Task objective — Quote word for word the records starting with the line containing "Examine the water" and going on through the line containing "The water meter reads 70.189 m³", both included. Leave the pictures out of your answer.

[Measurement transcription data]
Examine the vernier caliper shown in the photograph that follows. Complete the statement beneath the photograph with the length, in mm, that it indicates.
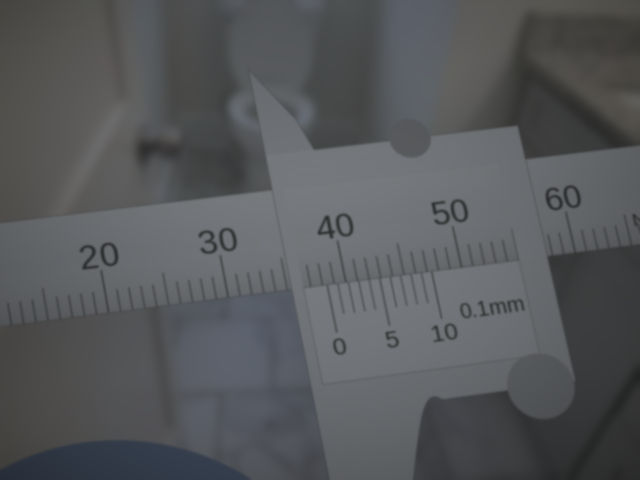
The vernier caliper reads 38.4 mm
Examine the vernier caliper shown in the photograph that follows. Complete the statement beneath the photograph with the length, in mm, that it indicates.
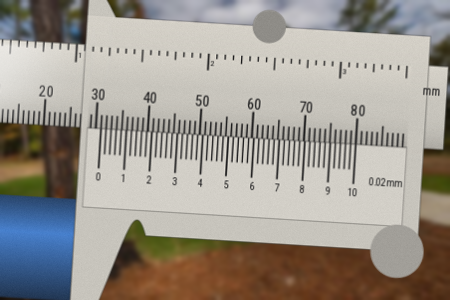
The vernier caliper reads 31.0 mm
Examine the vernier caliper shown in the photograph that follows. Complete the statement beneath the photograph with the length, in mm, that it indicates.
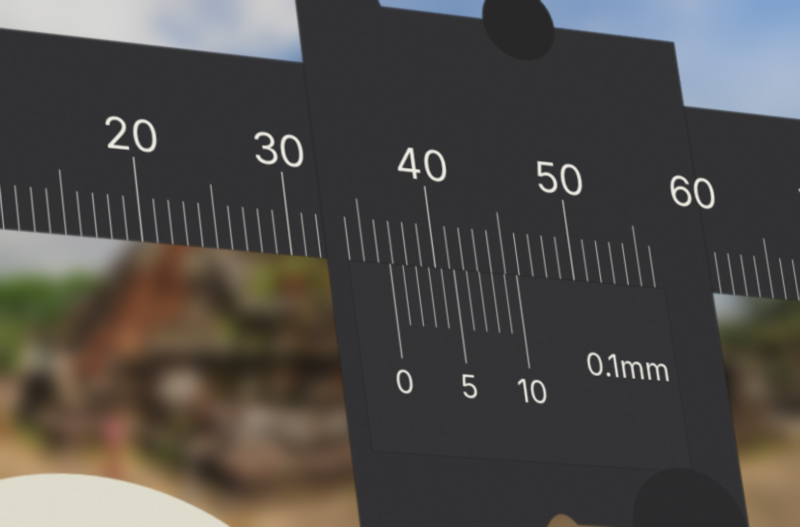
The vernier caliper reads 36.8 mm
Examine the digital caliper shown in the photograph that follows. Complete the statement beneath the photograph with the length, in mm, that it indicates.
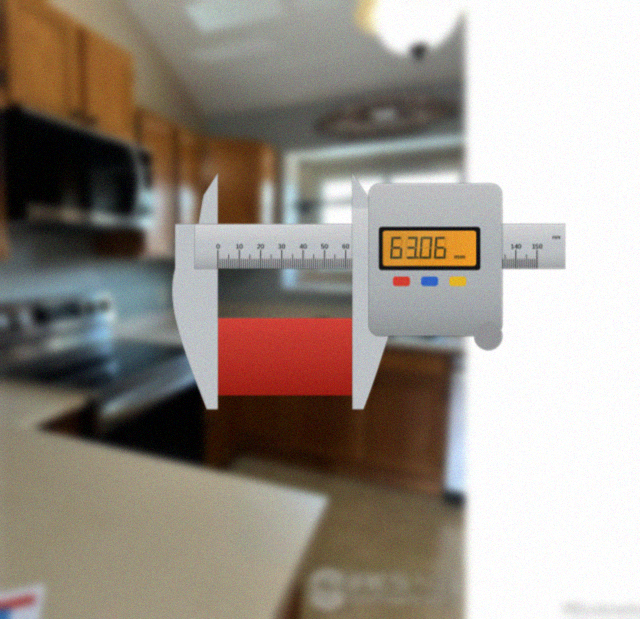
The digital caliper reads 63.06 mm
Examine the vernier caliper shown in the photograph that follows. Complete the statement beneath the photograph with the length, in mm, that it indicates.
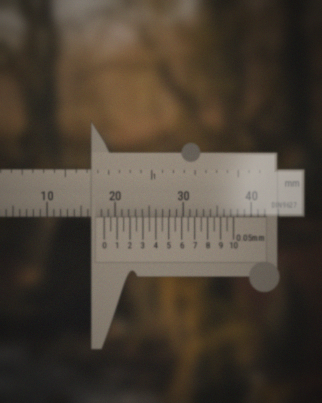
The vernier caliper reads 18.4 mm
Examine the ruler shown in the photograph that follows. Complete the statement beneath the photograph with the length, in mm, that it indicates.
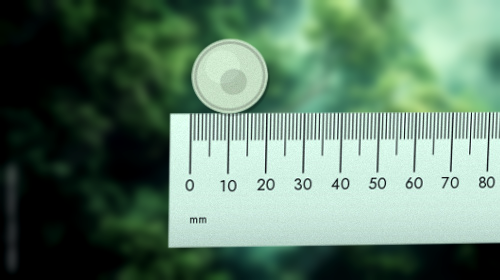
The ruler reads 20 mm
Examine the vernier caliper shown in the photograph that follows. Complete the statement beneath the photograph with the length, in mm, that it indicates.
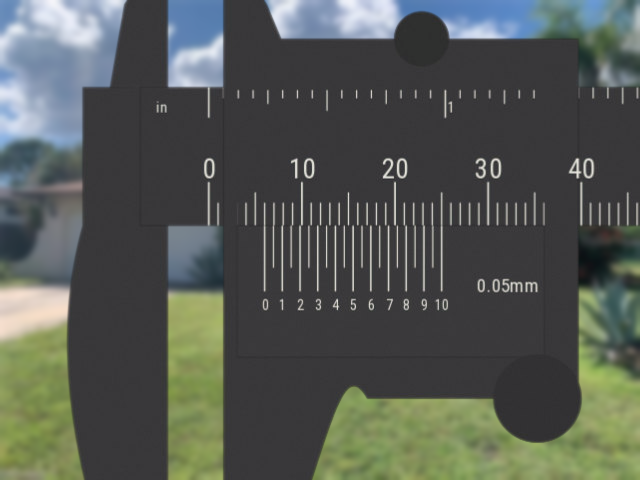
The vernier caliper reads 6.0 mm
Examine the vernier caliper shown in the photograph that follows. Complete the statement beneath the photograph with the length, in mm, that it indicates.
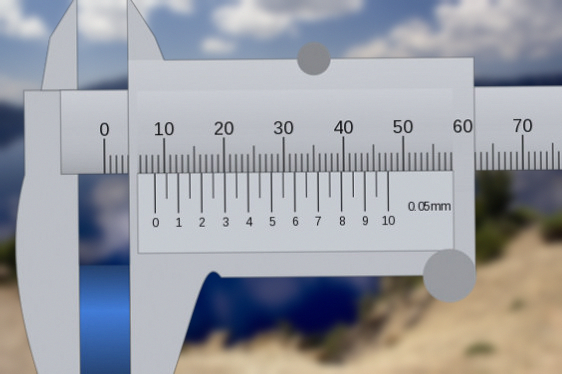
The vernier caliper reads 8.4 mm
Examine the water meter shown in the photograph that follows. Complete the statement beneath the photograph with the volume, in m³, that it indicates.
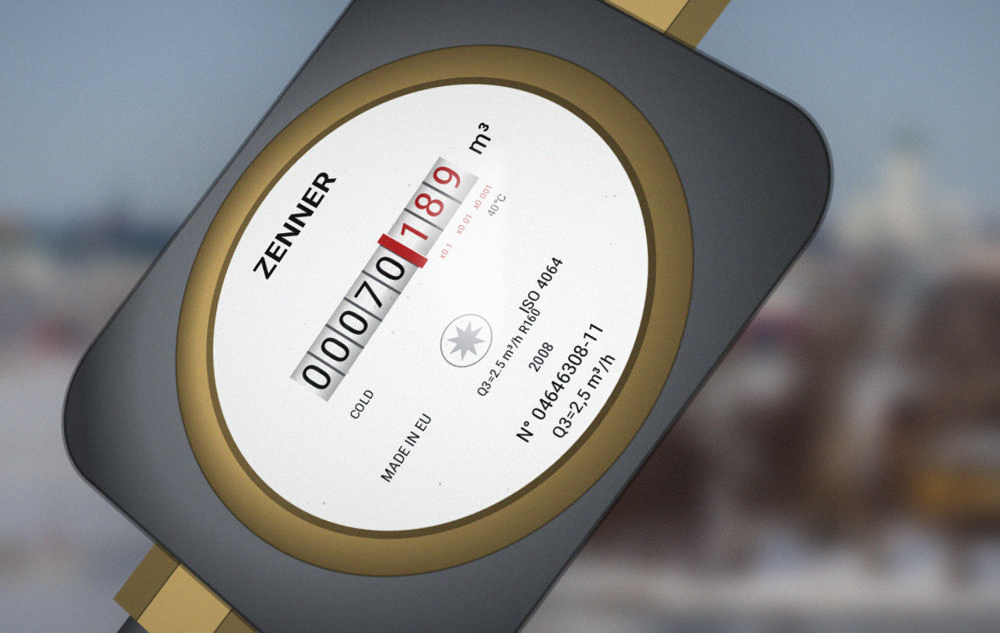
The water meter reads 70.189 m³
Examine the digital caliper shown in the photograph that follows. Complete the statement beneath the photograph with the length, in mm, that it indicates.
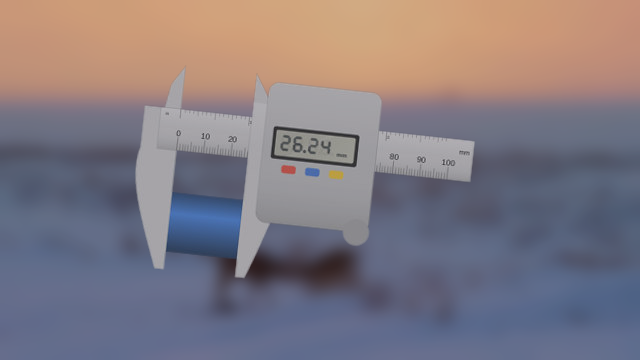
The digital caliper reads 26.24 mm
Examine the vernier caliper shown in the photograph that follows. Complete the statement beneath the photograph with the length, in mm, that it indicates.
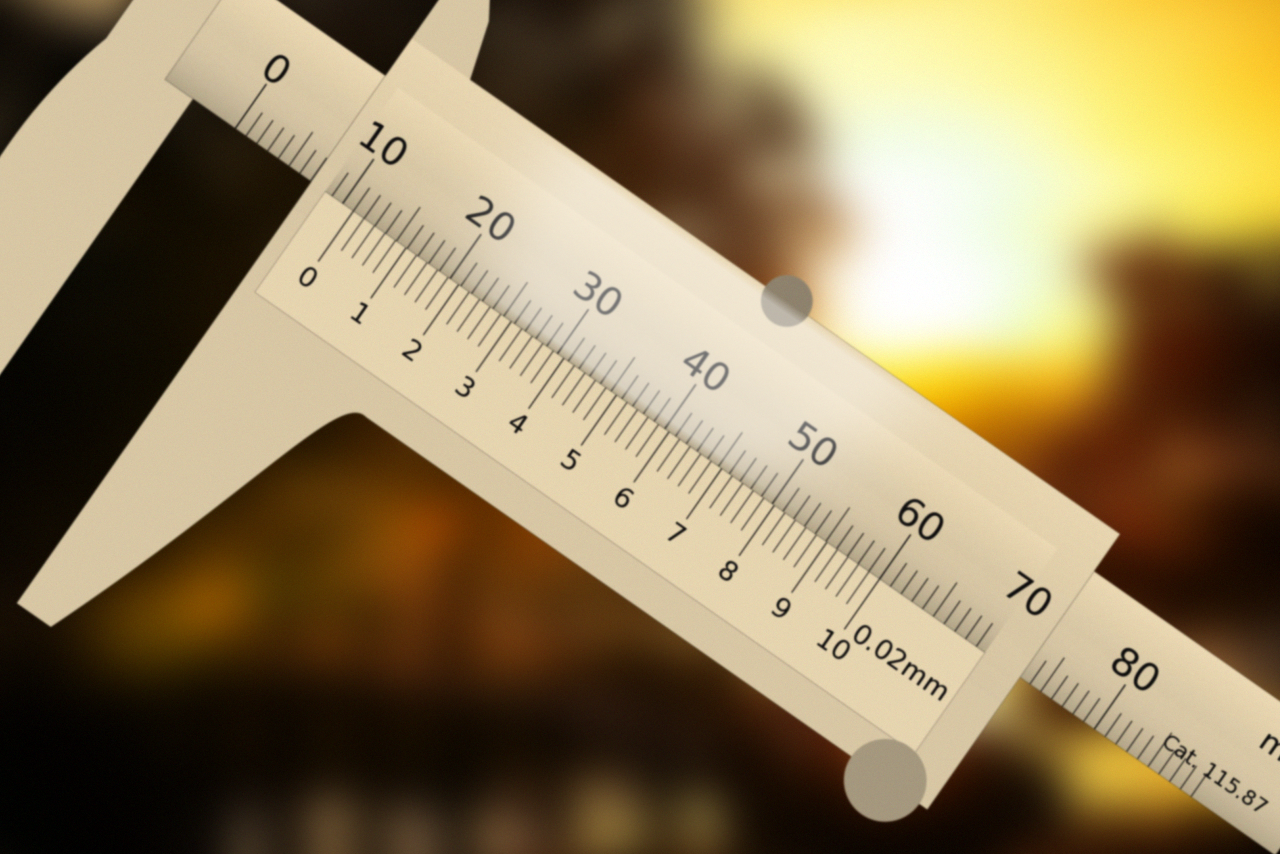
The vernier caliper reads 11.0 mm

Written reply —
Examine the water meter shown in the photograph that follows. Complete the statement beneath the photograph with the volume, in m³, that it indicates.
The water meter reads 70.189 m³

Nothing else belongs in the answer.